### Aim of the exercise
Go through the data below. Pull out every line that has the word "could".

### Items listed in a dataset
-- -- --
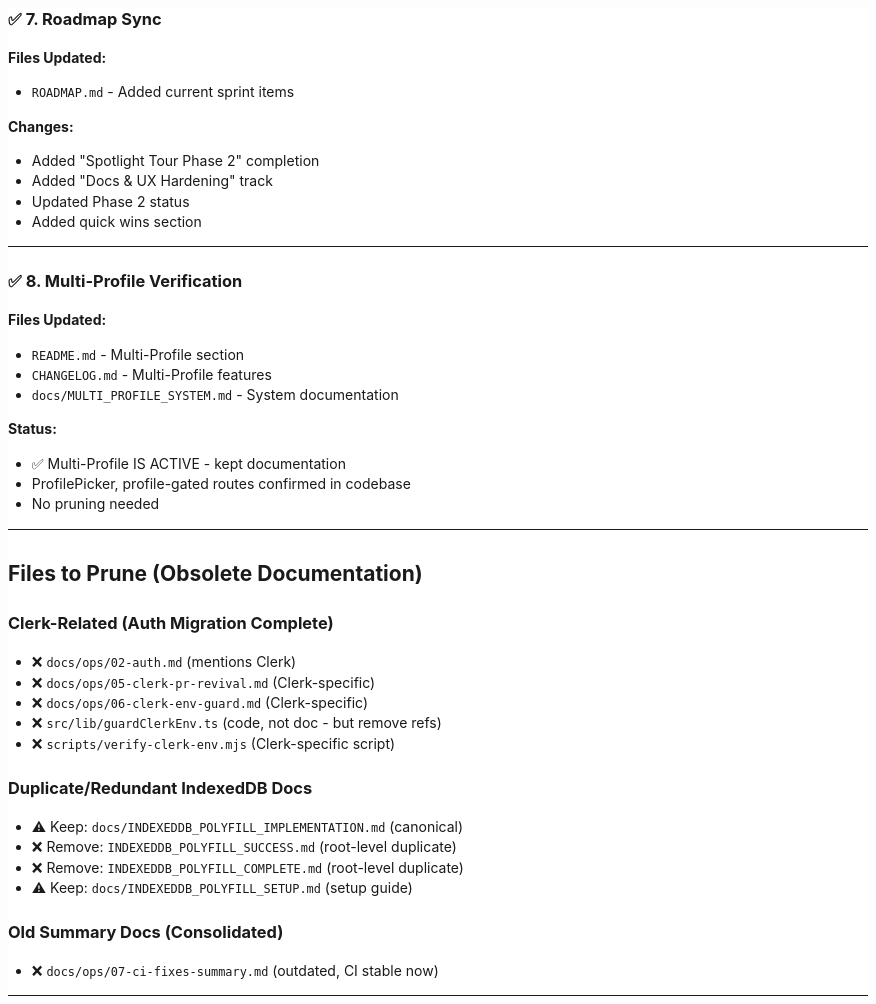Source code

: 
### ✅ 7. Roadmap Sync

**Files Updated:**

- `ROADMAP.md` - Added current sprint items

**Changes:**

- Added "Spotlight Tour Phase 2" completion
- Added "Docs & UX Hardening" track
- Updated Phase 2 status
- Added quick wins section

---

### ✅ 8. Multi-Profile Verification

**Files Updated:**

- `README.md` - Multi-Profile section
- `CHANGELOG.md` - Multi-Profile features
- `docs/MULTI_PROFILE_SYSTEM.md` - System documentation

**Status:**

- ✅ Multi-Profile IS ACTIVE - kept documentation
- ProfilePicker, profile-gated routes confirmed in codebase
- No pruning needed

---

## Files to Prune (Obsolete Documentation)

### Clerk-Related (Auth Migration Complete)

- ❌ `docs/ops/02-auth.md` (mentions Clerk)
- ❌ `docs/ops/05-clerk-pr-revival.md` (Clerk-specific)
- ❌ `docs/ops/06-clerk-env-guard.md` (Clerk-specific)
- ❌ `src/lib/guardClerkEnv.ts` (code, not doc - but remove refs)
- ❌ `scripts/verify-clerk-env.mjs` (Clerk-specific script)

### Duplicate/Redundant IndexedDB Docs

- ⚠️ Keep: `docs/INDEXEDDB_POLYFILL_IMPLEMENTATION.md` (canonical)
- ❌ Remove: `INDEXEDDB_POLYFILL_SUCCESS.md` (root-level duplicate)
- ❌ Remove: `INDEXEDDB_POLYFILL_COMPLETE.md` (root-level duplicate)
- ⚠️ Keep: `docs/INDEXEDDB_POLYFILL_SETUP.md` (setup guide)

### Old Summary Docs (Consolidated)

- ❌ `docs/ops/07-ci-fixes-summary.md` (outdated, CI stable now)

---
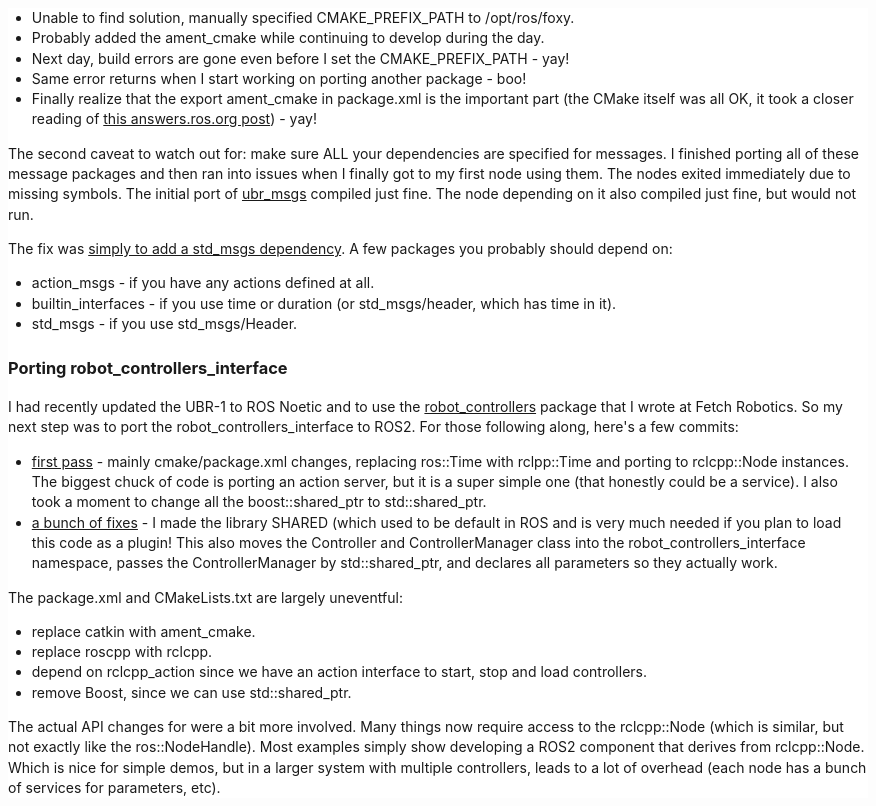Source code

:  * Unable to find solution, manually specified CMAKE_PREFIX_PATH to /opt/ros/foxy.
 * Probably added the ament_cmake while continuing to develop during the day.
 * Next day, build errors are gone even before I set the CMAKE_PREFIX_PATH - yay!
 * Same error returns when I start working on porting another package - boo!
 * Finally realize that the export ament_cmake in package.xml is the important part (the CMake itself
   was all OK, it took a closer reading of [this answers.ros.org post](https://answers.ros.org/question/296462/compilation-error-building-against-binary-bouncy-could-not-find-fastrtps/)) - yay!

The second caveat to watch out for: make sure ALL your dependencies are specified for messages.
I finished porting all of these message packages and then ran into issues when I finally got
to my first node using them. The nodes exited immediately due to missing symbols. The initial
port of [ubr_msgs](https://github.com/mikeferguson/ubr_reloaded/commit/c2ed46dab4896635406c0c937271123bbe4b9cfc) compiled just
fine. The node depending on it also compiled just fine, but would not run.

The fix was [simply to add a std_msgs dependency](https://github.com/mikeferguson/ubr_reloaded/commit/10be8b919a2e6d6c3e97fcab63a9afb7e0a6f2ca). A few packages you probably should depend on:

 * action_msgs - if you have any actions defined at all.
 * builtin_interfaces - if you use time or duration (or std_msgs/header, which has time in it).
 * std_msgs - if you use std_msgs/Header.

### Porting robot_controllers_interface

I had recently updated the UBR-1 to ROS Noetic and to use the
[robot_controllers](https://github.com/fetchrobotics/robot_controllers) package that
I wrote at Fetch Robotics. So my next step was to port the robot_controllers_interface
to ROS2. For those following along, here's a few commits:

 * [first pass](https://github.com/mikeferguson/robot_controllers/commit/571bbdd00bf4879b094285ff71b5f5d8327ff3aa) -
   mainly cmake/package.xml changes, replacing ros::Time with rclpp::Time and porting to
   rclcpp::Node instances. The biggest chuck of code is porting an action server, but it
   is a super simple one (that honestly could be a service). I also took a moment to
   change all the boost::shared_ptr to std::shared_ptr.
 * [a bunch of fixes](https://github.com/mikeferguson/robot_controllers/commit/f056c02d21c8e432ff007215629f7b0d39fa2100) -
   I made the library SHARED (which used to be default in ROS and is very much needed if
   you plan to load this code as a plugin! This also moves the Controller and ControllerManager
   class into the robot_controllers_interface namespace, passes the ControllerManager
   by std::shared_ptr, and declares all parameters so they actually work.

The package.xml and CMakeLists.txt are largely uneventful:

 * replace catkin with ament_cmake.
 * replace roscpp with rclcpp.
 * depend on rclcpp_action since we have an action interface to start, stop and load controllers.
 * remove Boost, since we can use std::shared_ptr.

The actual API changes for were a bit more involved. Many things now require access to the
rclcpp::Node (which is similar, but not exactly like the ros::NodeHandle). Most examples simply
show developing a ROS2 component that derives from rclcpp::Node. Which is nice for simple demos,
but in a larger system with multiple controllers, leads to a lot of overhead (each node has
a bunch of services for parameters, etc).
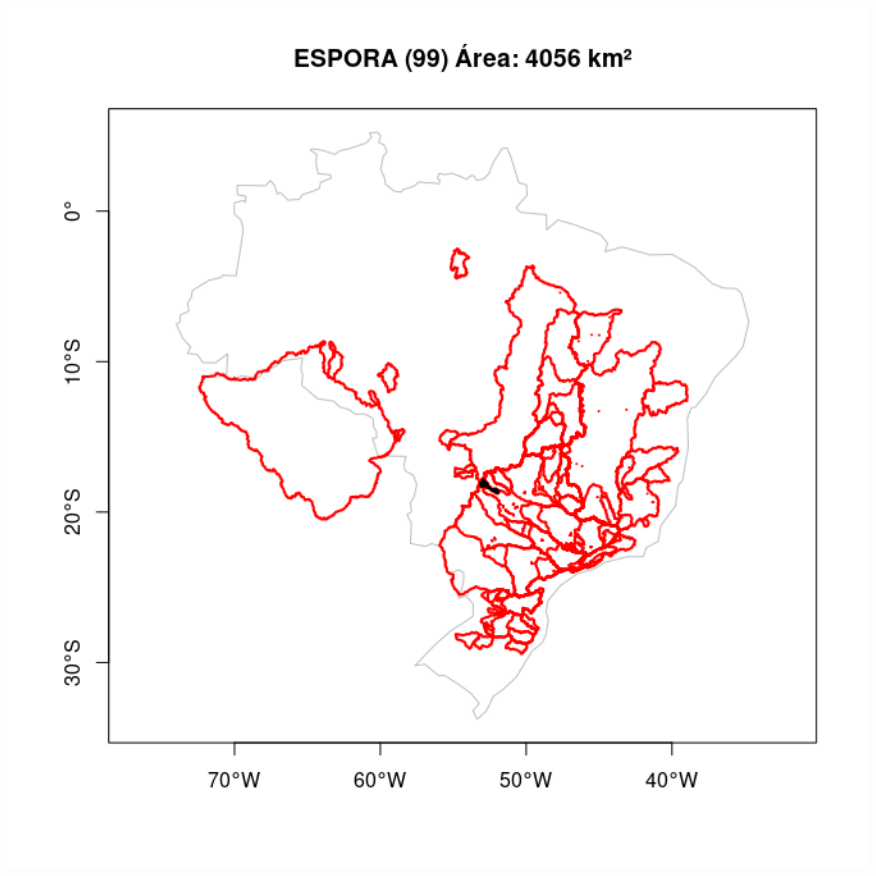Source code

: <img src="man/figures/README-unnamed-chunk-5-20.png" width="100%" style="display: block; margin: auto;" />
-- -- --
### Exercise solution
   was all OK, it took a closer reading of [this answers.ros.org post](https://answers.ros.org/question/296462/compilation-error-building-against-binary-bouncy-could-not-find-fastrtps/)) - yay!
   is a super simple one (that honestly could be a service). I also took a moment to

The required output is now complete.